• [TEKS SUMBER]

'''

Sebagai bangsa yang pernah dijajah oleh
bangsa lain, corak kehidupan bangsa Indonesia tidak sedikit ikut dipengaruhi
oleh tatanan sistem yang diciptakan oleh bangsa penjajah baik menyangkut
kehidupan politik, ekonomi, sosial dan hukum. Berdasarkan fakta sejarah, bangsa
Belanda merupakan bangsa yang paling lama menjajah Indonesia. Selain dengan
menggunakan alat persenjataan modern, bangsa Belanda juga menggunakan perangkat
hukum sebagai salah satu alat untuk mengukuhkan hegemoninya atas bangsa
Indonesia.
Hal tersebut dapat dilihat dari
ditetapkannya Indische Staatsregeeling atau disingkat IS oleh Belanda.
Dalam Pasal 131 ayat (2) IS dimuat tentang ketetentuan dasar konkordansi, yaitu
asas yang menyatakan bahwa hukum Belanda berlaku di Indonesia (dahulu Hindia
Belanda) sebab saat itu Indonesia merupakan wilayah jajahan Belanda. Menurut
Kansil, IS merupakan peraturan pokok yang dapat dikatakan sebagai
“Undang-Undang Dasar Hindia Belanda” dan merupakan sumber peraturan-peraturan
organik pada masa itu.
Belanda merupakan salah satu negara yang
menganut sistem civil law (peraturan tertulis). Sebagian besar peraturan
tertulis tersebut telah terhimpun atau terkodifikasikan dalam suatu bentuk
kitab undang-undang (wetboek). Diantara peraturan tertulis yang telah
dikodifikasi tersebut adalah hukum perdata, hukum dagang, hukum pidana serta
hukum acara perdata dan hukum acara pidana (Pasal 131 ayat (1) IS).

'''

• [SOAL A] Tuliskan bagian teks tentang pengaruh hukum Belanda di Indonesia di atas, mulai dari "Sebagai bangsa yang" sampai dengan "IS oleh Belanda.", termasuk kedua bagian itu, tanpa mengubah apa pun.

• [DATA TUGAS]
'''

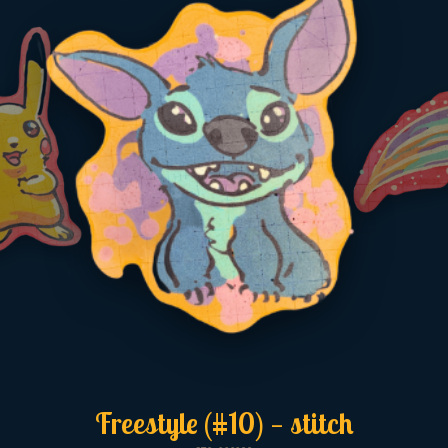
Freestyle (#10) — stitch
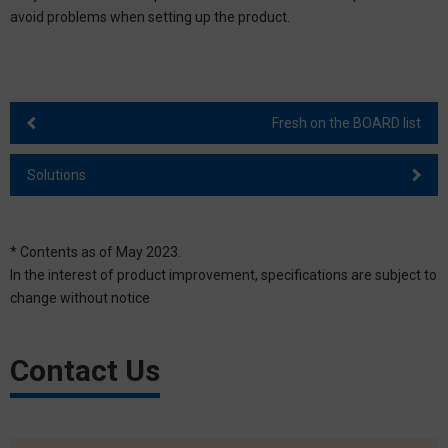
avoid problems when setting up the product.
Fresh on the BOARD list
Solutions
* Contents as of May 2023.
In the interest of product improvement, specifications are subject to
change without notice
Contact Us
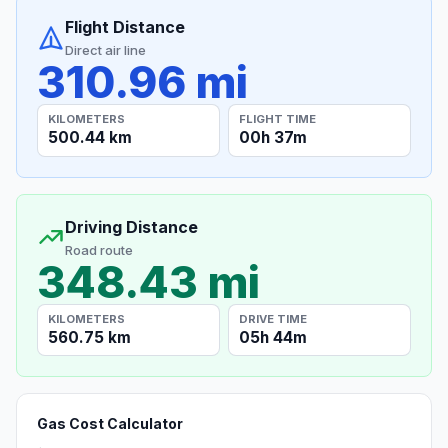
Flight Distance
Direct air line
310.96 mi
KILOMETERS
FLIGHT TIME
500.44 km
00h 37m
Driving Distance
Road route
348.43 mi
KILOMETERS
DRIVE TIME
560.75 km
05h 44m
Gas Cost Calculator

'''

• [SOAL B] Tolong kembalikan semua baris pada data tugas di atas persis sama, tetapi jangan sertakan gambarnya dalam jawaban.

• [KOTAK JAWABAN A]
Sebagai bangsa yang pernah dijajah oleh
bangsa lain, corak kehidupan bangsa Indonesia tidak sedikit ikut dipengaruhi
oleh tatanan sistem yang diciptakan oleh bangsa penjajah baik menyangkut
kehidupan politik, ekonomi, sosial dan hukum. Berdasarkan fakta sejarah, bangsa
Belanda merupakan bangsa yang paling lama menjajah Indonesia. Selain dengan
menggunakan alat persenjataan modern, bangsa Belanda juga menggunakan perangkat
hukum sebagai salah satu alat untuk mengukuhkan hegemoninya atas bangsa
Indonesia.
Hal tersebut dapat dilihat dari
ditetapkannya Indische Staatsregeeling atau disingkat IS oleh Belanda.

• [KOTAK JAWABAN B]
Freestyle (#10) — stitch
avoid problems when setting up the product.
Fresh on the BOARD list
Solutions
* Contents as of May 2023.
In the interest of product improvement, specifications are subject to
change without notice
Contact Us
Flight Distance
Direct air line
310.96 mi
KILOMETERS
FLIGHT TIME
500.44 km
00h 37m
Driving Distance
Road route
348.43 mi
KILOMETERS
DRIVE TIME
560.75 km
05h 44m
Gas Cost Calculator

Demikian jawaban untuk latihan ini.